Khamenei’s New Motto “Resistance” Targets the US and Rouhani
The no-holds-barred ideological contest between Iran’s conservative hard-liners and reformists continues to blaze since Iran’s election, amid a sagging economy and deepening discord between Tehran and Washington. Ayatollah Ali Khamenei and President Hassan Rouhani lead the two rival camps.
Khamenei is intent on persecuting Rouhani and his party followers by nullifying their election gains, which were achieved in the face of the smear campaign the supreme leader and his minions pursued against them. They were vilified as “British agents” plotting to “destroy the principles of the Islamic revolution.” Voters were urged not to vote for candidates “recommended” by London, a reference to the OMID (Hope) list in which Rouhani joined two former presidents Mohammad Khatami and Hashemi Rafsanjani, who stand opposed to the hard- liners.
OMID nonetheless pulled ahead and did well – most of all in Tehran.
Khamenei and cohorts were not yet done. They are eyeing the second round of the vote in about a month’s time, when one-third of the seats in parliament (the Majlis) are up for grabs.
The conservatives are going all-out to block any more reformist candidates getting in. They are powerfully armed with the Constitutional Council, which is totally under Khamenei’s thumb. This body has so far held back from confirming the results of the first round. They are now instructed to disqualify several reformist candidates, to make way for conservatives who were trounced in the first round.
It will take another two months to determine whether the radical groups’ tactics have succeeded in dwarfing the gains of their reformist rivals.
In any case, they command several back-up mechanisms for cutting the reformist opposition down to size. All new laws promulgated by parliament for reforming the regime’s policies on economic, social or international affairs must be ratified by the Constitutional Council, which has the power to revoke laws and prohibit their implementation.
This same body can be instructed by the supreme leader not just to disbar Rouhani from reelection as president in two years time, but threaten his life and liberty. Rouhani has been cautioned that by openly challenging Khamenei, he lays himself open to prosecution on charges of corruption and the misappropriation of national assets.
For such “misdeeds,” Rafsanjani and his family are persecuted, while Khatami was declared “a prohibited person,” whose image may not appear in the media. According to some sources, he is forbidden to leave the country.
Khamenei wrapped Rouhani and the United States in the same abusive package in the speech he delivered in Mashhad on March 20 on the occasion of Nowruz (Persian New Year).
The nuclear deal (advocated strongly by the president) had failed to reinvigorate the economy, he charged. Iran’s negotiators had moreover caved in to US pressure and breached national red lines.
The election gains claimed by Rouhani and his party were slammed by the supreme leader as representing
an “American plot” to mess with the minds of the Islamic Republic’s elite and, by extension, the general public.
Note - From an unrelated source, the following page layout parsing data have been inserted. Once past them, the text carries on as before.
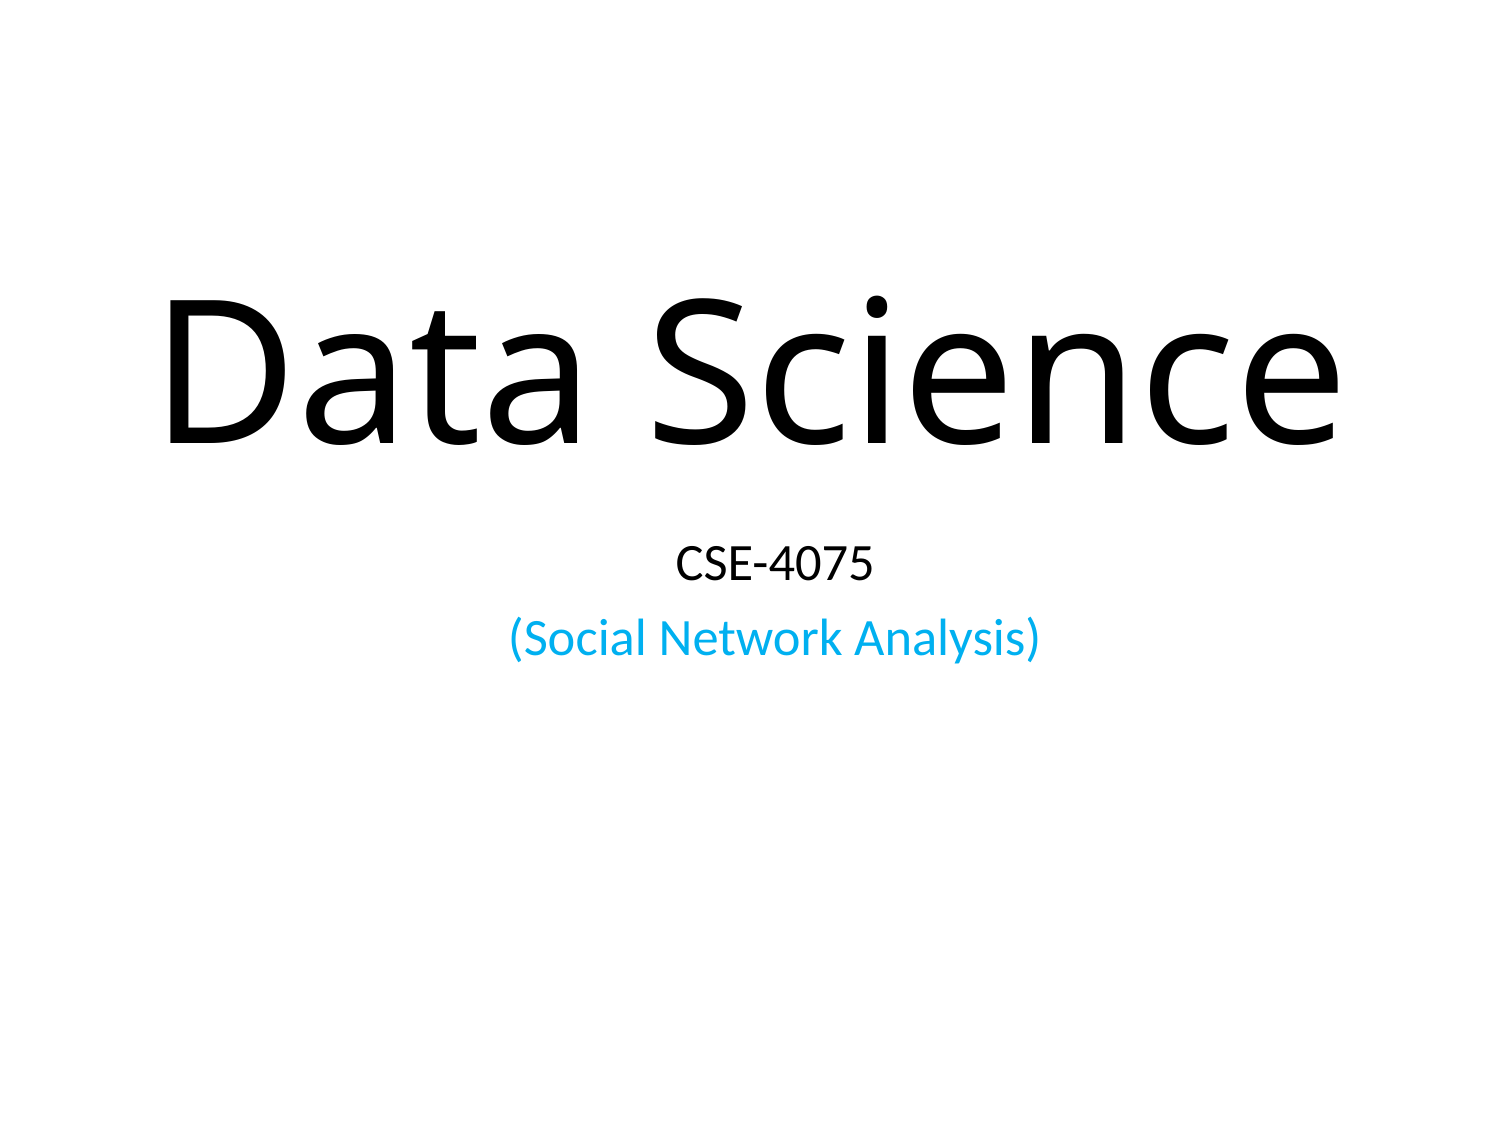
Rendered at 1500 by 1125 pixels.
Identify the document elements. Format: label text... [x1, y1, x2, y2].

text_box Data Science [69, 341, 1431, 495]
text_box CSE-4075 (Social Network Analysis) [187, 527, 1363, 675]
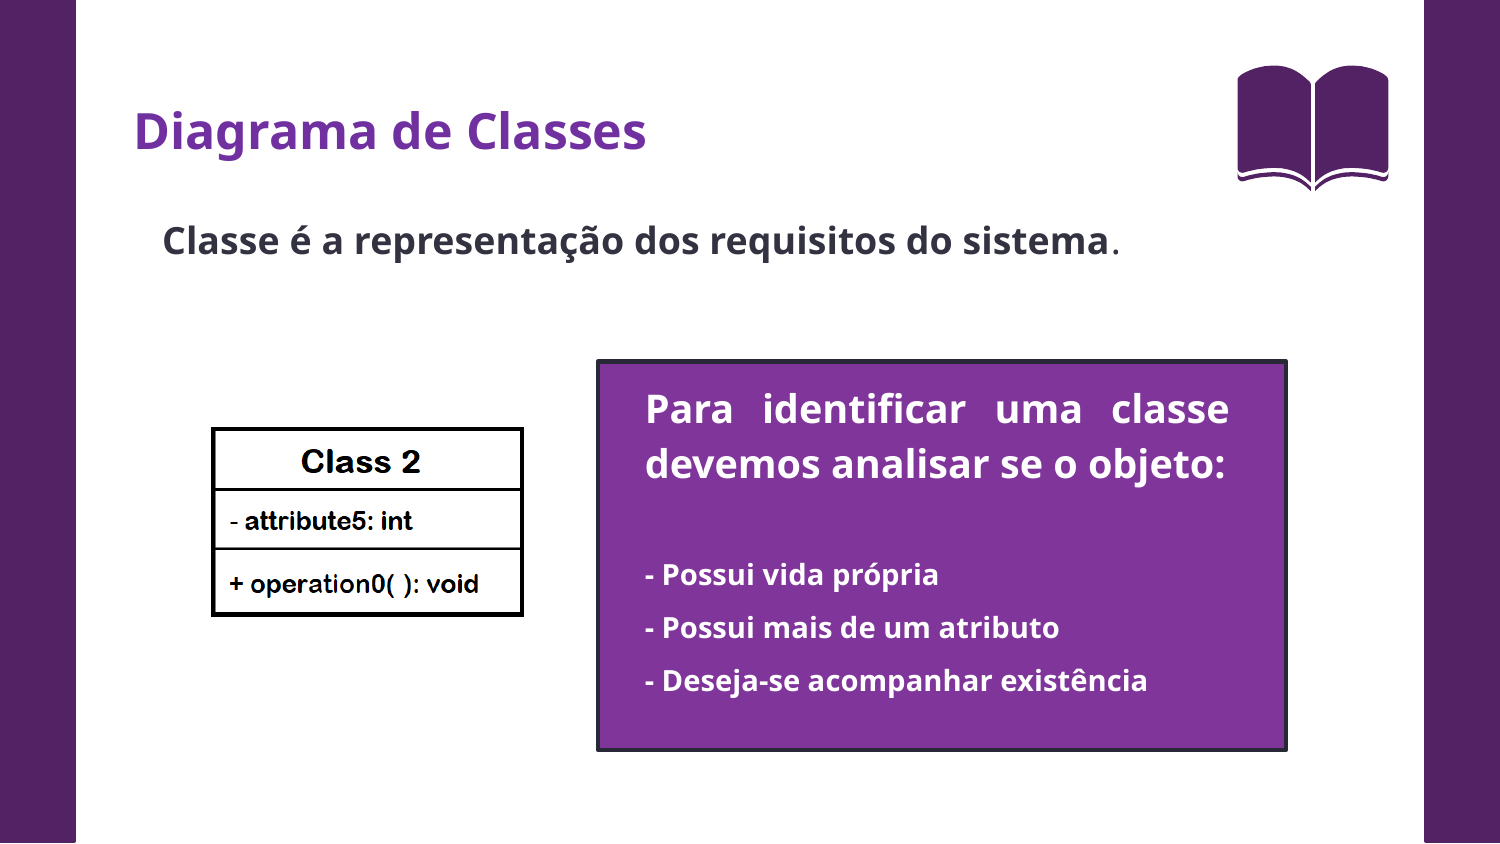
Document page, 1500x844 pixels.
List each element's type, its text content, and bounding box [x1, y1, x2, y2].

text_box [0, 0, 76, 843]
text_box Classe é a representação dos requisitos do sistema. [145, 210, 1131, 302]
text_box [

He dedicated the new Persian year to “The Resistance Economy: Initiation and Action” – calling on the faithful to go into action and subject Rouhani’s agenda to close and critical scrutiny.
In their Friday prayers sermons, hard-line clerics followed his lead. They accused Rouhani of cheating the country with his promise that the nuclear deal with the six powers would restore the economy to prosperity.
Rouhani tried to answer Khamenei in a public speech, maintaining that nobody expects miracles, and that hard work is needed to revitalize the economy.
But talking sense is no answer to negative propaganda and the resounding Khameni motto, which summons all radicals to step forward and gang up on the reformist president’s program of economic recovery.